• Text shown:
^^^^

Let's go to some of the authorities on how conversion shakes out -- what conversion exactly is in a marketing, sales, business, e-commerce, or revenue generation kind of context.
Wikipedia’s Definition of Conversion Marketing
So Wikipedia has a couple of thoughts on conversion marketing:
“Conversion marketing in electronic commerce is the act of marketing with the intention of increasing conversions -- that is website visitors who are paying customers. However different websites may consider a ‘conversion’ to be some sort of result other than a sale.”
I think Wikipedia nailed it. I love how it mentions that different websites look at conversions different ways -- and it may be something other than a sale. Wikipedia is spot-on. So the context, in their mind -- within the collective wisdom of Wikipedia, is that your business model, sales funnel, and distinct steps make a big difference. And that's a lot of what we’re going to talk about in today's episode.
How Google AdWords Defines Conversion
Another interesting authority on the subject of conversions -- converting leads -- from a sales and marketing perspective -- is Google.
Google AdWords has a resource center that defines how Google sees a conversion, in the context of their pay per click (PPC) advertising program.
Google AdWords see a conversion as “an action that is counted when someone interacts with your ad -- for example that clicks on a text ad or views a video ad -- and then takes an action that you have defined as valuable for your business, such as an online purchase or a phone call to your business from a mobile phone.”
Not only does Wikipedia get the different websites, different businesses, have different ways of measuring conversions. Google AdWords gets it too: you define a conversion as valuable to your business. It’s all in the eye of the beholder.
Converting Leads Varies By Business Model and Average Purchase Amount
So conversions and converting leads are not subjective, but they vary by business model.
If your company operates as business to business (B2B), business to government (B2G), or even business to consumer (B2C) if there’s a long sales cycle on a high-ticket item, and it has a considered sales process, a lot of this is very similar.
If, on the other hand, what you sell is a relatively inexpensive commodity, where there's not a lot of thought that goes into the purchase and not a lot of research that comes into the decision-making process -- If most of the time it's an impulse purchase, kind of like when you're at the supermarket checkout line and you see chewing gum, chocolate candy, and tabloid magazines -- those are impulse purchases.
You don't need to research which chewing gum, chocolate candy, or magazine you're going to buy. With purchases of anywhere from less than a dollar to a few dollars, those are impulse purchases.
And just like somebody might do with an e-commerce store, grocery stores are notorious for putting those upsells there to get your average sale up. Like fast food restaurants asking, “Would you like fries with that?”
So, let's go back to where this matters even more when it comes to converting leads.
Understand the Series or Sequence of Conversions in Complex B2B, B2G, and B2C Sales
I want to focus for a few minutes on business to business, where you have a long sales cycle -- anywhere from weeks, months, maybe even years. And in that context, we're talking about a series of conversions. It's not just one conversion. It's a number of different conversions, like for example:
- 1st Conversion: Lead -- We may have our first conversion that's just simply a lead.

^^^^

• Entries provided:
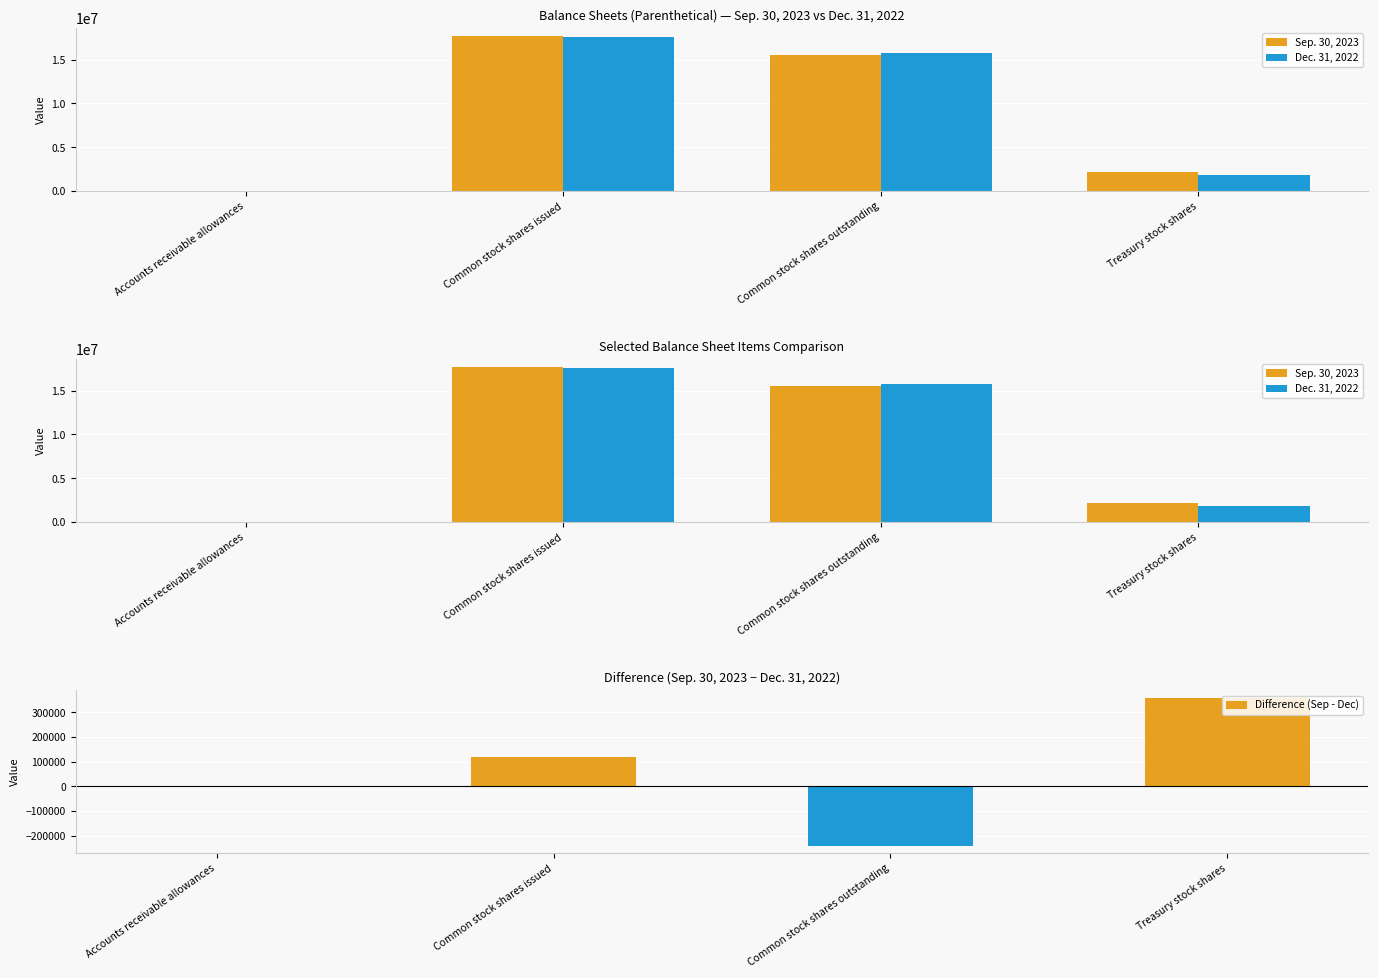

At which label is Dec. 31, 2022 closest to 8792036?

Common stock shares outstanding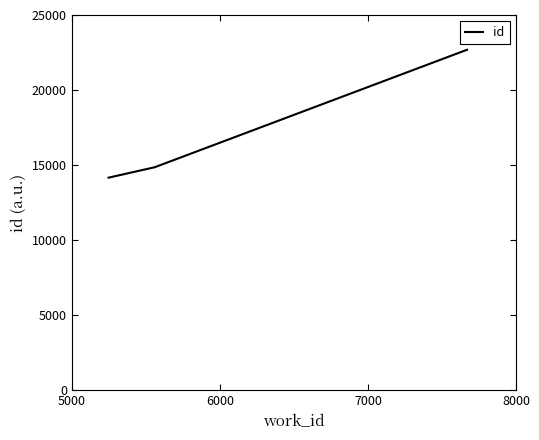

Reading left to right, what are all the values shown in this chart?

14161	14856	22683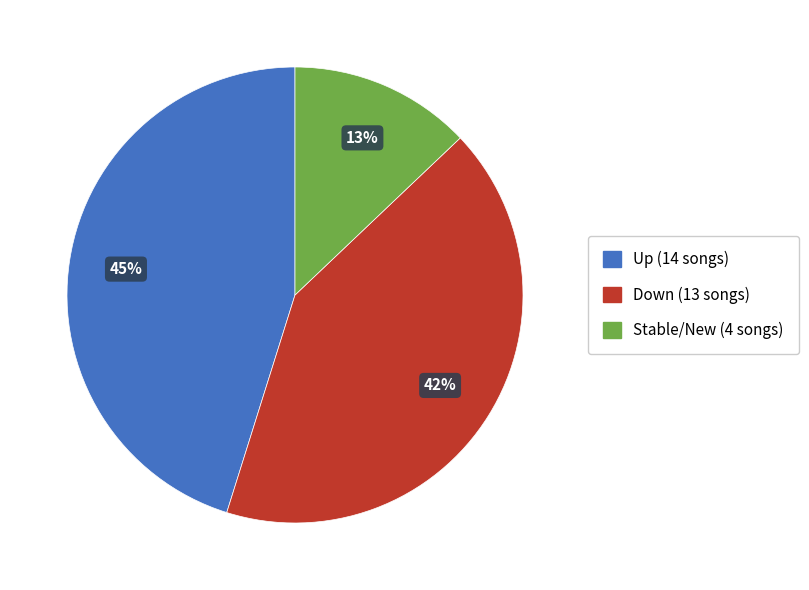

To the nearest percent, what is the average slice percentage?

33%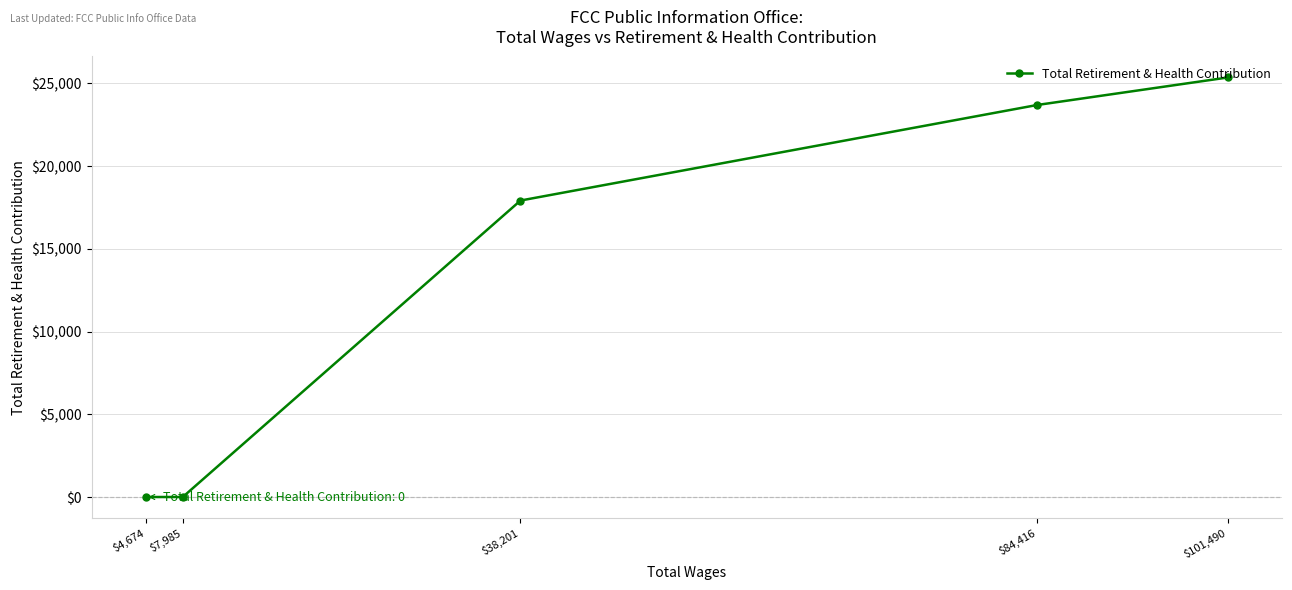

List the labels in order of value, smallest first.

$7,985, $4,674, $38,201, $84,416, $101,490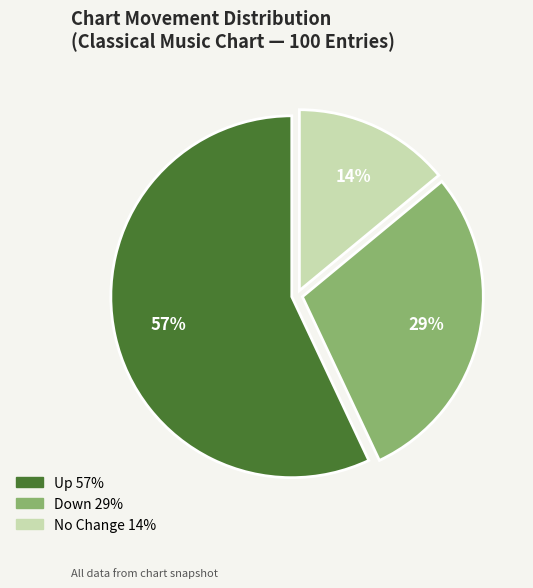

Does any single category account for the majority?

Yes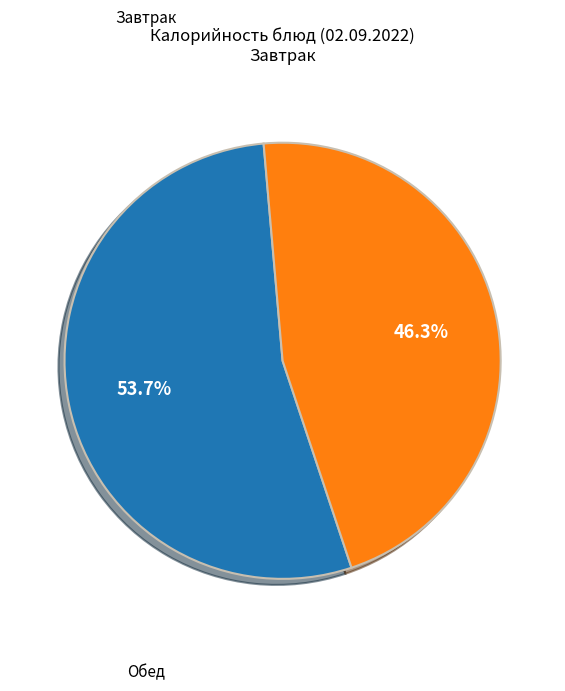

Does any single category account for the majority?

Yes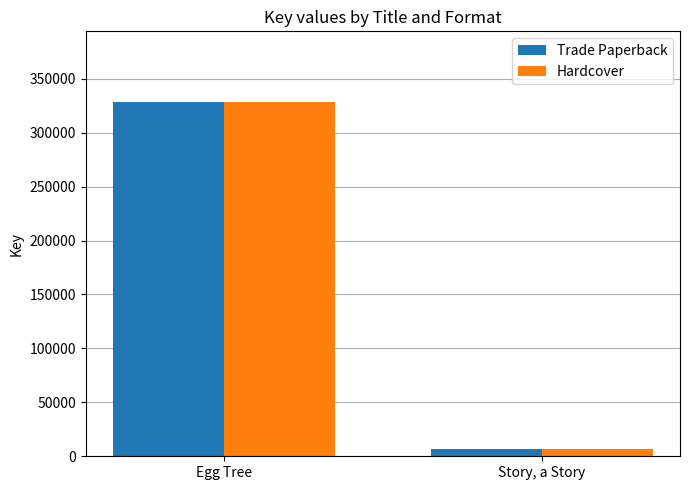

Reading right to left, list all the values displayed in this chart.

Trade Paperback: Story, a Story=6867	Egg Tree=328331
Hardcover: Story, a Story=6867	Egg Tree=328331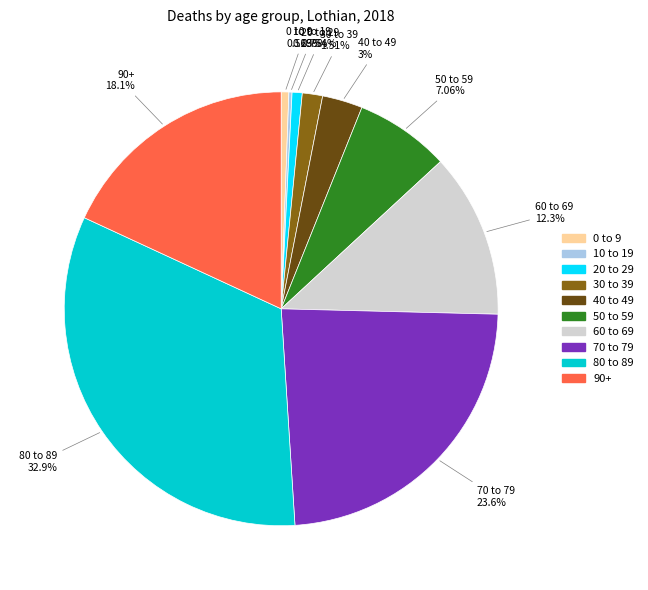

To the nearest percent, what percentage of the pie is 80 to 89?

33%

^^^^

• The task: Translate this sentence from the text on converting leads into Spanish: "You don't need to research which chewing gum, chocolate candy, or magazine you're going to buy."

• Result below: No necesitas investigar qué chicle, qué chocolate o qué revista vas a comprar.